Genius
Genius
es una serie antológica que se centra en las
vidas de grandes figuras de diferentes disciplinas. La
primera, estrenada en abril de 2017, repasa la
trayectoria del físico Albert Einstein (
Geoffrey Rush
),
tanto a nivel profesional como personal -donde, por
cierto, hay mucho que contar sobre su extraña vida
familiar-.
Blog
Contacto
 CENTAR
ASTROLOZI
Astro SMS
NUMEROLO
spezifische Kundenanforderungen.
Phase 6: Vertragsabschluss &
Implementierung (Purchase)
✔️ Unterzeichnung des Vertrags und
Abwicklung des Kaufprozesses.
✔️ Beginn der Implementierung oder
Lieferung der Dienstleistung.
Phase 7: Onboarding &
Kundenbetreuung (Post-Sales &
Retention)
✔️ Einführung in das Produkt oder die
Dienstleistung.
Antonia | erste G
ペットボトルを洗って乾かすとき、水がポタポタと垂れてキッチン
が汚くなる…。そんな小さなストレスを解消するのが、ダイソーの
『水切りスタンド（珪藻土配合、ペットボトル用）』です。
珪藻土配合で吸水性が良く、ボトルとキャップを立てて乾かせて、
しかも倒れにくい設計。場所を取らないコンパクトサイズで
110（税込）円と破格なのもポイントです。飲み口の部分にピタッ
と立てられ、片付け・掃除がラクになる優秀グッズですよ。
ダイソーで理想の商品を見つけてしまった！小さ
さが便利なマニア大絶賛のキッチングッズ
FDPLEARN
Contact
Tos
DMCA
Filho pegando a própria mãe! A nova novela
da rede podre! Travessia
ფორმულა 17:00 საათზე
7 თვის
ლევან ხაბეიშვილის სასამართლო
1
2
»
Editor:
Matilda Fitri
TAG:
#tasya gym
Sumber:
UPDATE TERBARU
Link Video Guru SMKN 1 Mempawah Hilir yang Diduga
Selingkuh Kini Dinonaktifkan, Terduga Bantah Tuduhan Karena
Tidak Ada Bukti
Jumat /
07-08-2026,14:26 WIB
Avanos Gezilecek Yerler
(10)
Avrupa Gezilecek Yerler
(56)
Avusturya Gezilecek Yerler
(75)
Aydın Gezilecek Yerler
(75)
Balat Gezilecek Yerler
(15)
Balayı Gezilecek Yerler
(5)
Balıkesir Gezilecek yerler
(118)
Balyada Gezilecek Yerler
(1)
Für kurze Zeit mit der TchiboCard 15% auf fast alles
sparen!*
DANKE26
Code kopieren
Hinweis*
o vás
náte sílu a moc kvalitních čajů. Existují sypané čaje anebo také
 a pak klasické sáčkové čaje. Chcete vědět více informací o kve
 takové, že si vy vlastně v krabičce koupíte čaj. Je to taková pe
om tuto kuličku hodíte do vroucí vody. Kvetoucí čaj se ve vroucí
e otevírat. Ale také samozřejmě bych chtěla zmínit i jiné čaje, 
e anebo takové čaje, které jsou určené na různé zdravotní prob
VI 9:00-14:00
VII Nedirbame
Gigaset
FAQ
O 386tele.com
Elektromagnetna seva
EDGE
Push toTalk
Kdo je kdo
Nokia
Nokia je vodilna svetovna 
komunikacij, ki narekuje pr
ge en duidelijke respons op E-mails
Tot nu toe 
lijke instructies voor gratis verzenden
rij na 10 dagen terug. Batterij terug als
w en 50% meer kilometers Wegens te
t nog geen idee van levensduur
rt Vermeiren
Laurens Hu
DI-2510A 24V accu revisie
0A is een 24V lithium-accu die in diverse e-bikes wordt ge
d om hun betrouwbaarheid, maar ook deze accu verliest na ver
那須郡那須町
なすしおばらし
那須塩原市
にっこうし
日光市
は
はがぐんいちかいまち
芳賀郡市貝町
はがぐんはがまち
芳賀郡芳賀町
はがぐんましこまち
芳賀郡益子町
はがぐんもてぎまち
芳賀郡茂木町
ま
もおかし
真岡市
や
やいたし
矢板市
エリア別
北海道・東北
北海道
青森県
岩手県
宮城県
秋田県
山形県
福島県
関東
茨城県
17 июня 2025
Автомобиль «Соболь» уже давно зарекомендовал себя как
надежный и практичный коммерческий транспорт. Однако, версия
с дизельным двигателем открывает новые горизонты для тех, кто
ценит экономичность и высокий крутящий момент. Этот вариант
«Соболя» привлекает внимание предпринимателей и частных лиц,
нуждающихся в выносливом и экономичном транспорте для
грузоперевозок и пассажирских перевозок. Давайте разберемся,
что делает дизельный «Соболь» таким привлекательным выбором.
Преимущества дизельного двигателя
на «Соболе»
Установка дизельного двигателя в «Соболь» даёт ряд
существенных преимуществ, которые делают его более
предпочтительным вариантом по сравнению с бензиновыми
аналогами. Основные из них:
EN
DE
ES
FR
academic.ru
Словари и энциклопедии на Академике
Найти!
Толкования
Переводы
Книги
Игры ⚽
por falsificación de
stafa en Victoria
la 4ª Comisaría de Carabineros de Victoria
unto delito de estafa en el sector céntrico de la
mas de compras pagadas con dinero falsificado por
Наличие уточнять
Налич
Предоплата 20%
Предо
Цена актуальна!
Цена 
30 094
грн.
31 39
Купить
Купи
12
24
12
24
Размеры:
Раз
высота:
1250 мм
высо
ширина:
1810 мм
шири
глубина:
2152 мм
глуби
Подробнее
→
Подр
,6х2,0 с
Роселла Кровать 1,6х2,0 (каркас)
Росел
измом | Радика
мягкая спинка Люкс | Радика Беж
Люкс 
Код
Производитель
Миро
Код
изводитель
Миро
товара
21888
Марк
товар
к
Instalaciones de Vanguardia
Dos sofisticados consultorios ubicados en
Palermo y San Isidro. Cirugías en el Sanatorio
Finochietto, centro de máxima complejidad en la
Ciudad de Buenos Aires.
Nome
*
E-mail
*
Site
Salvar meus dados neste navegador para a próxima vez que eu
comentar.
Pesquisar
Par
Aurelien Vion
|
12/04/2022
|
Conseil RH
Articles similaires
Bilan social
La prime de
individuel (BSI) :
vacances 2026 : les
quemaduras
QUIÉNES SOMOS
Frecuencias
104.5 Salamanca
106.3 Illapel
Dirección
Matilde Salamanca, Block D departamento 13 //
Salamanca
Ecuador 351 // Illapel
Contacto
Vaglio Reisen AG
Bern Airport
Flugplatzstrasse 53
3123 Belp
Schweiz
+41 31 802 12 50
---------------
What to produce
Recast every line of the data above as a JSON list of strings, one string per line, leaving out blank lines.

Response to this exercise
[
  "Genius",
  "Genius",
  "es una serie antológica que se centra en las",
  "vidas de grandes figuras de diferentes disciplinas. La",
  "primera, estrenada en abril de 2017, repasa la",
  "trayectoria del físico Albert Einstein (",
  "Geoffrey Rush",
  "),",
  "tanto a nivel profesional como personal -donde, por",
  "cierto, hay mucho que contar sobre su extraña vida",
  "familiar-.",
  "Blog",
  "Contacto",
  " CENTAR",
  "ASTROLOZI",
  "Astro SMS",
  "NUMEROLO",
  "spezifische Kundenanforderungen.",
  "Phase 6: Vertragsabschluss &",
  "Implementierung (Purchase)",
  "✔️ Unterzeichnung des Vertrags und",
  "Abwicklung des Kaufprozesses.",
  "✔️ Beginn der Implementierung oder",
  "Lieferung der Dienstleistung.",
  "Phase 7: Onboarding &",
  "Kundenbetreuung (Post-Sales &",
  "Retention)",
  "✔️ Einführung in das Produkt oder die",
  "Dienstleistung.",
  "Antonia | erste G",
  "ペットボトルを洗って乾かすとき、水がポタポタと垂れてキッチン",
  "が汚くなる…。そんな小さなストレスを解消するのが、ダイソーの",
  "『水切りスタンド（珪藻土配合、ペットボトル用）』です。",
  "珪藻土配合で吸水性が良く、ボトルとキャップを立てて乾かせて、",
  "しかも倒れにくい設計。場所を取らないコンパクトサイズで",
  "110（税込）円と破格なのもポイントです。飲み口の部分にピタッ",
  "と立てられ、片付け・掃除がラクになる優秀グッズですよ。",
  "ダイソーで理想の商品を見つけてしまった！小さ",
  "さが便利なマニア大絶賛のキッチングッズ",
  "FDPLEARN",
  "Contact",
  "Tos",
  "DMCA",
  "Filho pegando a própria mãe! A nova novela",
  "da rede podre! Travessia",
  "ფორმულა 17:00 საათზე",
  "7 თვის",
  "ლევან ხაბეიშვილის სასამართლო",
  "1",
  "2",
  "»",
  "Editor:",
  "Matilda Fitri",
  "TAG:",
  "#tasya gym",
  "Sumber:",
  "UPDATE TERBARU",
  "Link Video Guru SMKN 1 Mempawah Hilir yang Diduga",
  "Selingkuh Kini Dinonaktifkan, Terduga Bantah Tuduhan Karena",
  "Tidak Ada Bukti",
  "Jumat /",
  "07-08-2026,14:26 WIB",
  "Avanos Gezilecek Yerler",
  "(10)",
  "Avrupa Gezilecek Yerler",
  "(56)",
  "Avusturya Gezilecek Yerler",
  "(75)",
  "Aydın Gezilecek Yerler",
  "(75)",
  "Balat Gezilecek Yerler",
  "(15)",
  "Balayı Gezilecek Yerler",
  "(5)",
  "Balıkesir Gezilecek yerler",
  "(118)",
  "Balyada Gezilecek Yerler",
  "(1)",
  "Für kurze Zeit mit der TchiboCard 15% auf fast alles",
  "sparen!*",
  "DANKE26",
  "Code kopieren",
  "Hinweis*",
  "o vás",
  "náte sílu a moc kvalitních čajů. Existují sypané čaje anebo také",
  " a pak klasické sáčkové čaje. Chcete vědět více informací o kve",
  " takové, že si vy vlastně v krabičce koupíte čaj. Je to taková pe",
  "om tuto kuličku hodíte do vroucí vody. Kvetoucí čaj se ve vroucí",
  "e otevírat. Ale také samozřejmě bych chtěla zmínit i jiné čaje, ",
  "e anebo takové čaje, které jsou určené na různé zdravotní prob",
  "VI 9:00-14:00",
  "VII Nedirbame",
  "Gigaset",
  "FAQ",
  "O 386tele.com",
  "Elektromagnetna seva",
  "EDGE",
  "Push toTalk",
  "Kdo je kdo",
  "Nokia",
  "Nokia je vodilna svetovna ",
  "komunikacij, ki narekuje pr",
  "ge en duidelijke respons op E-mails",
  "Tot nu toe ",
  "lijke instructies voor gratis verzenden",
  "rij na 10 dagen terug. Batterij terug als",
  "w en 50% meer kilometers Wegens te",
  "t nog geen idee van levensduur",
  "rt Vermeiren",
  "Laurens Hu",
  "DI-2510A 24V accu revisie",
  "0A is een 24V lithium-accu die in diverse e-bikes wordt ge",
  "d om hun betrouwbaarheid, maar ook deze accu verliest na ver",
  "那須郡那須町",
  "なすしおばらし",
  "那須塩原市",
  "にっこうし",
  "日光市",
  "は",
  "はがぐんいちかいまち",
  "芳賀郡市貝町",
  "はがぐんはがまち",
  "芳賀郡芳賀町",
  "はがぐんましこまち",
  "芳賀郡益子町",
  "はがぐんもてぎまち",
  "芳賀郡茂木町",
  "ま",
  "もおかし",
  "真岡市",
  "や",
  "やいたし",
  "矢板市",
  "エリア別",
  "北海道・東北",
  "北海道",
  "青森県",
  "岩手県",
  "宮城県",
  "秋田県",
  "山形県",
  "福島県",
  "関東",
  "茨城県",
  "17 июня 2025",
  "Автомобиль «Соболь» уже давно зарекомендовал себя как",
  "надежный и практичный коммерческий транспорт. Однако, версия",
  "с дизельным двигателем открывает новые горизонты для тех, кто",
  "ценит экономичность и высокий крутящий момент. Этот вариант",
  "«Соболя» привлекает внимание предпринимателей и частных лиц,",
  "нуждающихся в выносливом и экономичном транспорте для",
  "грузоперевозок и пассажирских перевозок. Давайте разберемся,",
  "что делает дизельный «Соболь» таким привлекательным выбором.",
  "Преимущества дизельного двигателя",
  "на «Соболе»",
  "Установка дизельного двигателя в «Соболь» даёт ряд",
  "существенных преимуществ, которые делают его более",
  "предпочтительным вариантом по сравнению с бензиновыми",
  "аналогами. Основные из них:",
  "EN",
  "DE",
  "ES",
  "FR",
  "academic.ru",
  "Словари и энциклопедии на Академике",
  "Найти!",
  "Толкования",
  "Переводы",
  "Книги",
  "Игры ⚽",
  "por falsificación de",
  "stafa en Victoria",
  "la 4ª Comisaría de Carabineros de Victoria",
  "unto delito de estafa en el sector céntrico de la",
  "mas de compras pagadas con dinero falsificado por",
  "Наличие уточнять",
  "Налич",
  "Предоплата 20%",
  "Предо",
  "Цена актуальна!",
  "Цена ",
  "30 094",
  "грн.",
  "31 39",
  "Купить",
  "Купи",
  "12",
  "24",
  "12",
  "24",
  "Размеры:",
  "Раз",
  "высота:",
  "1250 мм",
  "высо",
  "ширина:",
  "1810 мм",
  "шири",
  "глубина:",
  "2152 мм",
  "глуби",
  "Подробнее",
  "→",
  "Подр",
  ",6х2,0 с",
  "Роселла Кровать 1,6х2,0 (каркас)",
  "Росел",
  "измом | Радика",
  "мягкая спинка Люкс | Радика Беж",
  "Люкс ",
  "Код",
  "Производитель",
  "Миро",
  "Код",
  "изводитель",
  "Миро",
  "товара",
  "21888",
  "Марк",
  "товар",
  "к",
  "Instalaciones de Vanguardia",
  "Dos sofisticados consultorios ubicados en",
  "Palermo y San Isidro. Cirugías en el Sanatorio",
  "Finochietto, centro de máxima complejidad en la",
  "Ciudad de Buenos Aires.",
  "Nome",
  "*",
  "E-mail",
  "*",
  "Site",
  "Salvar meus dados neste navegador para a próxima vez que eu",
  "comentar.",
  "Pesquisar",
  "Par",
  "Aurelien Vion",
  "|",
  "12/04/2022",
  "|",
  "Conseil RH",
  "Articles similaires",
  "Bilan social",
  "La prime de",
  "individuel (BSI) :",
  "vacances 2026 : les",
  "quemaduras",
  "QUIÉNES SOMOS",
  "Frecuencias",
  "104.5 Salamanca",
  "106.3 Illapel",
  "Dirección",
  "Matilde Salamanca, Block D departamento 13 //",
  "Salamanca",
  "Ecuador 351 // Illapel",
  "Contacto",
  "Vaglio Reisen AG",
  "Bern Airport",
  "Flugplatzstrasse 53",
  "3123 Belp",
  "Schweiz",
  "+41 31 802 12 50"
]